(Data for review)
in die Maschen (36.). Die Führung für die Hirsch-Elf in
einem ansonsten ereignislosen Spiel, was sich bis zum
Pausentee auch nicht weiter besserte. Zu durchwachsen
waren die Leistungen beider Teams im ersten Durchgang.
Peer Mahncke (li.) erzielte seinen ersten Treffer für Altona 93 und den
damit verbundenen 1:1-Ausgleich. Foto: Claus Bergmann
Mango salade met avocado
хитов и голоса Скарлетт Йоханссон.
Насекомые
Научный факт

(Exercise)
Check the data for lines with "ersten" and give only their number.

(Answer to the problem)
2